W 28 minucie doszło do kontrowerwsyjnej sytuacji. Dominik Dukalski przepychał się w polu karneym z naszymi obroncami, padł aktorsko na murawę i sędzia dał się nabrać i zagwizdał karnego. Szkoda, że bardzo słabo prowadzący te zawody sędzia z Siedllec nie widział dwóch ewidentnych rzutów karnych dla Broni. Rzadko nam się ostatnio zdarza narzekać na sędziów, ale pan Kamil Baranowski dopiero awansował do 3 ligi…i może to jeszcze za wcześnie.
Nie zmienia to faktu, że jeszcze przed przerwą świetne okazje mieli Damian Sałek i Mariusz Marczak. Z kolei po dośrodkowaniu Dominika Leśniewskiegto piłka przeszła wzdłuż linii bramkowej. Gdyby wpadło, to na drugą połowę drużyna wchodziłaby z innym nastawieniem.
W naszej relacji live pisaliśmy, że w 64 minucie Norbert Wnukowski popełnił babola. Po przeanalizowaniu tej akcji winny jest nie tylko bramkarz, ale cały blok defensywny, bo brakowało komunikacji i Dukalski drugi raz wykorzystał okazję.
Otwock nie był wybitną drużyną, ale można było odnieść wrażenie, że ten zespół chciał bardziej. Był o tempo szybszy od Broni. Dopiero gol w 85 minucie Przemka Nogaja dodał wigoru naszej drużynie.
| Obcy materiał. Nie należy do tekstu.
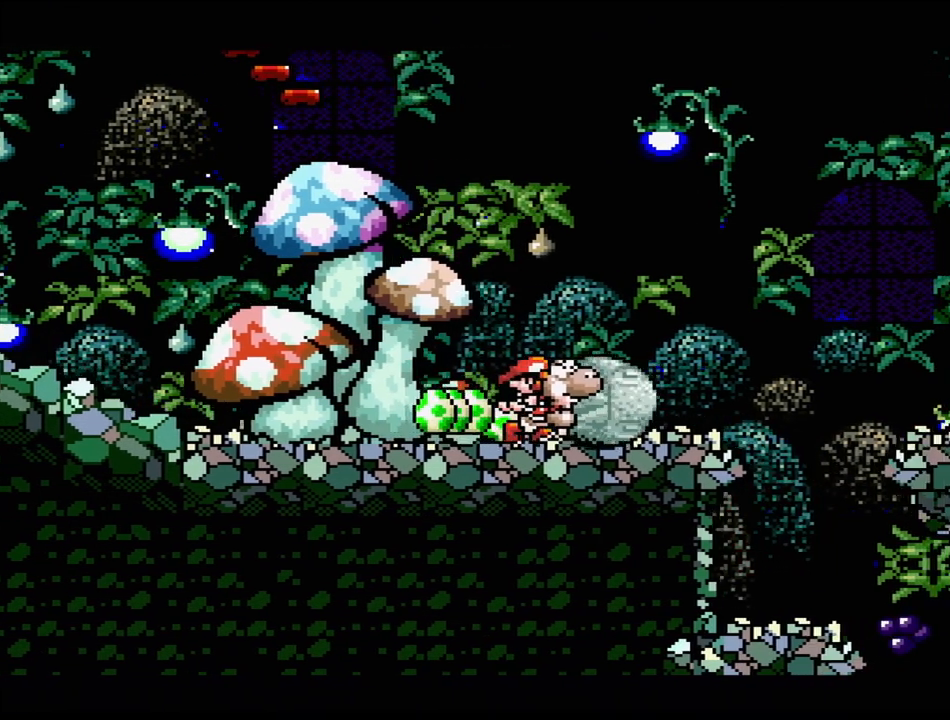
{"buttons": ["DPAD_RIGHT"], "events": []}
W doliczonym czasie gry gospdoarze mieli kupę szczęścia, ale widać sprzyjało ono lepszym…skoro wygrali.
Nie ma już czasu na rozdrapywanie ran, bo przed Bronią dwa ciężkie derbowe pojedynki. Albo przegramy i na długie tygodnie będziemy ciągnąć się w dole tabeli, albo zdobędziemy 6 punktów i dobijemy do czołówki. To już zależy od piłkarzy.
Apel również do kibiców. – Nie odwracajcie się od drużyny w tym momencie, bo jesteście zespołowi bardzo potrzebni. Właście w dwóch najlliższych meczach kibice mogą być 12 zawodnikiem.
Widzimy się w sobotę o godz. 19 na meczu z Pilicą Białobrzegi.